Венедикт Васильевич Ерофеев

Мне не нужна стена, на которую я мог бы опереться. У меня есть своя опора и я силен. Но дайте мне забор, о который я мог бы почесать свою усталую спину.

В Московском университете я стал, во-первых, читать Лейбница, а во-вторых, выпивать. Я перестал ходить на лекции и семинары. Приподнимался утром и думал, пойти мне на лекцию или семинар? Думаю: на *** мне это надо, — и не вставал, и не выходил. Видимо, я не вставал, потому что слишком вставали все другие.
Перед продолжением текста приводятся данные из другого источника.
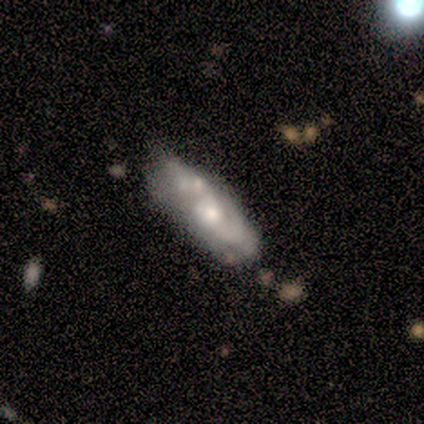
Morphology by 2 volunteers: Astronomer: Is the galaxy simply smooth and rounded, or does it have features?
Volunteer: featured or disk — 100%.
Ну, идите вы, ***юки, думал я, а я останусь лежать, потому что у меня мыслей ***ща.

Невозмутимая истерия, но мне дорого обходится.

У него зато душа грамотная, душа — с высшим образованием.
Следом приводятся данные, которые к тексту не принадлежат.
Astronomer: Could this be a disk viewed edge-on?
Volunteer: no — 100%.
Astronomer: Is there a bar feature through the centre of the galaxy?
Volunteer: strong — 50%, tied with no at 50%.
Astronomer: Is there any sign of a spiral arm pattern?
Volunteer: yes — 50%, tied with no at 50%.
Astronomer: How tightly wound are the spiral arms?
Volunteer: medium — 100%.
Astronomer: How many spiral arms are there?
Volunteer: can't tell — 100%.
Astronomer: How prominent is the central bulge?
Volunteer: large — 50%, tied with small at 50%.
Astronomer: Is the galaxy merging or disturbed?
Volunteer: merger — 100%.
Всё на свете должно происходить медленно и неправильно, чтобы не сумел загордиться человек, чтобы человек был грустен и растерян.

Дай мне силы, боже, пройти завтра мимо него и не плюнуть в лицо ему!

Степень бабьего достоинства измерять количеством тех, от чьих объятий они уклонились.

Если б меня спросили: как ты вообще относишься к жизни, я бы примерно ответил бы: нерадиво.

Виною молчания ещё и постоянное отсутствие одиночества: стены закрытых кабин мужских туалетов исписаны все снизу доверху, в открытых — ни строчки.